Critical examination of the characterization techniques, and the evidence, for the existence of extra-long amylopectin chains

It has been suggested that amylopectin can contain small but significant amounts of extra-long chains (ELCs), which could affect functional properties, and also would have implications for the mechanism of starch biosynthesis. However, current evidence for the existence of ELCs is ambiguous. The amylose/amylopectin separation and the characterization techniques used for the investigation of ELCs are reviewed, problems in those techniques are examined, and studies of ELCs of amylopectin are discussed. A model for the biosynthesis of amylopectin chains in terms of conventional biosynthesis enzymes, which provides an excellent fit to a large amount of experimental data, is used to provide a rigorous definition of ELCs. In addition, current investigations of ELCs, involving separation, is hindered by the lack of a method to quantitatively separate all the amylopectin from starch without any traces of residual amylose (which would have long chains). Unambiguous evidence for the existence of ELCs can be obtained using two-dimensional (2D) characterization, these dimensions being the degree of polymerization of a chain and the size of the whole molecule. Available 2D data indicate that there are no ELCs present in currently detectable quantities in native rice starches.

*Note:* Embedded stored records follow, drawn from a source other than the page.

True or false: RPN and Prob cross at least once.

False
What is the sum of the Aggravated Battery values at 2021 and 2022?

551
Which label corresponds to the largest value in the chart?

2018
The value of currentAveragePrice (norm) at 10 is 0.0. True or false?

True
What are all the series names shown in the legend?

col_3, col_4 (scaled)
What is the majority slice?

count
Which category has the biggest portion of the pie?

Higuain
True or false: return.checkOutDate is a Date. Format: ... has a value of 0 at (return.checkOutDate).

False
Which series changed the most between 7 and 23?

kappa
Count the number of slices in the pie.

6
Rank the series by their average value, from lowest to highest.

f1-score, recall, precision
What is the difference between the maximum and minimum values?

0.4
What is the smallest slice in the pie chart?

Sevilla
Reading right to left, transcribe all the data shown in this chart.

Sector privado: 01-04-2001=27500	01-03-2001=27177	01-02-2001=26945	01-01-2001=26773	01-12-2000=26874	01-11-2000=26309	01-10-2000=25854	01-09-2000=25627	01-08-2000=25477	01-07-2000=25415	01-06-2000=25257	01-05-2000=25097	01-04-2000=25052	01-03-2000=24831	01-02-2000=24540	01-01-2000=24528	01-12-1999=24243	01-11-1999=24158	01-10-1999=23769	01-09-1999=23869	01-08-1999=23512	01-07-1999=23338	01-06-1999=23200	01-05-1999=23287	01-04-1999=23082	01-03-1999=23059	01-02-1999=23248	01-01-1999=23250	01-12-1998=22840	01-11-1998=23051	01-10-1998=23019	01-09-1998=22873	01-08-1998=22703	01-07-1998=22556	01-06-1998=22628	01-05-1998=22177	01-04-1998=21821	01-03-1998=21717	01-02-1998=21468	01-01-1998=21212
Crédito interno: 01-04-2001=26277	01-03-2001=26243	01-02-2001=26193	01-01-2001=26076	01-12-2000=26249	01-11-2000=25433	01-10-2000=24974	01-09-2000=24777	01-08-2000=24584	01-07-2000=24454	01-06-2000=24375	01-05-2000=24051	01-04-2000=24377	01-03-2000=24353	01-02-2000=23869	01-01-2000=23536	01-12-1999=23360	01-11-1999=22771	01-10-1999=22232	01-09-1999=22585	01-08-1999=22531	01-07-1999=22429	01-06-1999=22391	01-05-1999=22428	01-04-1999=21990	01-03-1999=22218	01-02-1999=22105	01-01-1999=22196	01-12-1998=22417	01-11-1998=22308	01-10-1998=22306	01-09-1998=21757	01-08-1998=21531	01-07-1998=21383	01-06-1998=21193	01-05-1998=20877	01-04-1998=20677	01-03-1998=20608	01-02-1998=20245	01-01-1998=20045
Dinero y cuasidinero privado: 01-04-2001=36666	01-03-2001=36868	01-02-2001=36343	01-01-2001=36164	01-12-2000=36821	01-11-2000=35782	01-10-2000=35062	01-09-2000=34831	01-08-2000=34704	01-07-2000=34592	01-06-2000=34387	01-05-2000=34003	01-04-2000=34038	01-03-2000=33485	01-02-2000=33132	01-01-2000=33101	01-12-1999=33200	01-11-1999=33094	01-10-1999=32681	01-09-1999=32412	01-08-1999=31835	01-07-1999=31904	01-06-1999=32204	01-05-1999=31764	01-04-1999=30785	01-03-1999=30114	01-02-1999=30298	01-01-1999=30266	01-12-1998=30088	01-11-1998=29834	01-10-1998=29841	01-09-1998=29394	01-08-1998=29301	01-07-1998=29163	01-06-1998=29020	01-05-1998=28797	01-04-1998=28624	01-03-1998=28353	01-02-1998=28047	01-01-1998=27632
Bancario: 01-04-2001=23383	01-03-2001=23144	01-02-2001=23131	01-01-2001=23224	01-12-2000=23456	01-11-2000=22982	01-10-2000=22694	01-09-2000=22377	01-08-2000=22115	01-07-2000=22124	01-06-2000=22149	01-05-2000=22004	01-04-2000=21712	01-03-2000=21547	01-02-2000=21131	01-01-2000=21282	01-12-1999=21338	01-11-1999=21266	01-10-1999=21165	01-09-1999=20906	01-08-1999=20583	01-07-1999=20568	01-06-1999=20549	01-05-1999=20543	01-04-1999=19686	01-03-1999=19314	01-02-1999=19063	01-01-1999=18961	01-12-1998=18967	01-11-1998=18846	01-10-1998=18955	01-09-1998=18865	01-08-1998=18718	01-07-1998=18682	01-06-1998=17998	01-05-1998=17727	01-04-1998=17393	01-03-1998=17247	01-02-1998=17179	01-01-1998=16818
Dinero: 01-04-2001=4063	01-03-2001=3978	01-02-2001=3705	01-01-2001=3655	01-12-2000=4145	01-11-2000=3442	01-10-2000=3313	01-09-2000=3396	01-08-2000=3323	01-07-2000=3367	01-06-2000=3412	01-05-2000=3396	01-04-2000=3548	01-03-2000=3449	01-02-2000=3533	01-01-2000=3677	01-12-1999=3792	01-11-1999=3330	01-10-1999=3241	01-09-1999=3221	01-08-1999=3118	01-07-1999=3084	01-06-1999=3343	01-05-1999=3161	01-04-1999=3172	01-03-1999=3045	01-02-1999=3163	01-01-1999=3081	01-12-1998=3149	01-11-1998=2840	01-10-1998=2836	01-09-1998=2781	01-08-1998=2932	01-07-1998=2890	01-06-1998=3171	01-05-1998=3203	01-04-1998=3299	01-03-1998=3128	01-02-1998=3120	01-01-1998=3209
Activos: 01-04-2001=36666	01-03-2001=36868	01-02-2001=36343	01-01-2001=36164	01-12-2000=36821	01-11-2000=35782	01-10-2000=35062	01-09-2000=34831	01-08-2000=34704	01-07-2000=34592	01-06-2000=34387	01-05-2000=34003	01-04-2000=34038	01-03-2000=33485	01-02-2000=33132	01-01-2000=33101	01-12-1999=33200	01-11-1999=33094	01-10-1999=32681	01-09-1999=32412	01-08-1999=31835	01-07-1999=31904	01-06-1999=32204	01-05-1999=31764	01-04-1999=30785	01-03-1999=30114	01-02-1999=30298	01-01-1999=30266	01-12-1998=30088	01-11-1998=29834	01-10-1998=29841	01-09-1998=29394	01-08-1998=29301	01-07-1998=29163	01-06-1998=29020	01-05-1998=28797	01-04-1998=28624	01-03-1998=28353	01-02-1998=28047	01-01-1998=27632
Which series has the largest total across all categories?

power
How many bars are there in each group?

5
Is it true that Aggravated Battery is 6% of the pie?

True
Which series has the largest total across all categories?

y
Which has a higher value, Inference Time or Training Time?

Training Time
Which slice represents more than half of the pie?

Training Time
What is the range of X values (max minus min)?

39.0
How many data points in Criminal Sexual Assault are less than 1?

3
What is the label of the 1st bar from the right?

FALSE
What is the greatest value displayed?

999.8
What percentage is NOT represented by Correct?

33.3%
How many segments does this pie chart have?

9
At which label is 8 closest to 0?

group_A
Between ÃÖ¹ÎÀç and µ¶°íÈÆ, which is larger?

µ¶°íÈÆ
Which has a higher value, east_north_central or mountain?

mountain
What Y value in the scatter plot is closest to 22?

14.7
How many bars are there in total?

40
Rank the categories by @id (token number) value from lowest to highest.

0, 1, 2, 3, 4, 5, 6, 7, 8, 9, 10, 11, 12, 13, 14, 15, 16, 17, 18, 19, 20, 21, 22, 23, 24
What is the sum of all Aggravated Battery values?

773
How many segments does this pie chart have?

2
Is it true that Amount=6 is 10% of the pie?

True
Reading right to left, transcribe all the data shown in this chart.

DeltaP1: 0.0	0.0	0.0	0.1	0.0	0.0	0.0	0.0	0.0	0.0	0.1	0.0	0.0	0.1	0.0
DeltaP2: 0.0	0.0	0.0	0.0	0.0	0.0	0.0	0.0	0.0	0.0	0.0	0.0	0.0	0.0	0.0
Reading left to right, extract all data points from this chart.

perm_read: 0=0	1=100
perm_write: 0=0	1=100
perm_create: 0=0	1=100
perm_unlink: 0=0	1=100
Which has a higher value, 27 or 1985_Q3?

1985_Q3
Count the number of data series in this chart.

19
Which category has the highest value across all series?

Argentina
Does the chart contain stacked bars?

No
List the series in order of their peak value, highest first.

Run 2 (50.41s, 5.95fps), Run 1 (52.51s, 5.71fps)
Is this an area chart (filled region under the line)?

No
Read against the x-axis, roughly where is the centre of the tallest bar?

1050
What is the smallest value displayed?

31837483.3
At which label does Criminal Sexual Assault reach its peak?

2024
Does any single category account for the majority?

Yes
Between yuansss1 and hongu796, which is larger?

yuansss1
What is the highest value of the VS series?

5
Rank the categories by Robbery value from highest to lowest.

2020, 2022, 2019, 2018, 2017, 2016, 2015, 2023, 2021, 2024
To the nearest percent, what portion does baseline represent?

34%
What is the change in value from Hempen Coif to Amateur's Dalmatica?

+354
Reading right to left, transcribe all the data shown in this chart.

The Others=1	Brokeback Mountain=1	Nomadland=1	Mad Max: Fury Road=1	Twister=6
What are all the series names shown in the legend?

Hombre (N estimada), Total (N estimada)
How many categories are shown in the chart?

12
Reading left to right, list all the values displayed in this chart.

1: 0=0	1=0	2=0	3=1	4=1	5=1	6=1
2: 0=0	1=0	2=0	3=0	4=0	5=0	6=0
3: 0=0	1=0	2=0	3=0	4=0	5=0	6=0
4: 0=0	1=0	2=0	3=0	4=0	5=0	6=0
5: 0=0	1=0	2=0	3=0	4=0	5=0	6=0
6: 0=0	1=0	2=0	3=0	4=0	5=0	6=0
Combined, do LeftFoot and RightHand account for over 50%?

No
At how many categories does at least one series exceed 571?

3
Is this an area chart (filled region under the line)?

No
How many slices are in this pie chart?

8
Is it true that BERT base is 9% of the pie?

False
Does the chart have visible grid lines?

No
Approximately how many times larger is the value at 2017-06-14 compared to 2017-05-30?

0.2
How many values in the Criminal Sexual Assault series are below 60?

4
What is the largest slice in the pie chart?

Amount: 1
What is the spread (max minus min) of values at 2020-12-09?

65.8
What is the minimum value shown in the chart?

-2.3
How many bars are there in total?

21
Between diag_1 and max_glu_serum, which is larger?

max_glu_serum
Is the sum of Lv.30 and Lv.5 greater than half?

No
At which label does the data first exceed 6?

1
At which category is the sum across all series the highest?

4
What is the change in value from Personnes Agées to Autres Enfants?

However, concluding this more rigorously requires improvements in the resolution of current 2D methods.

Automated summary

This paper discusses the impact of extra-long chains (ELCs) on the functional properties and biosynthesis mechanism of starch. However, the evidence for the existence of ELCs is currently uncertain. The paper reviews the techniques for separating amylose/amylopectin and characterizing ELCs, and discusses the related studies. A model based on conventional biosynthesis enzymes is used to provide a rigorous definition of ELCs. The lack of a method to quantitatively separate all amylopectin without residual amylose hinders current investigations. Two-dimensional (2D) characterization can provide unambiguous evidence for the existence of ELCs, but the resolution of current methods needs improvement for more accurate conclusions.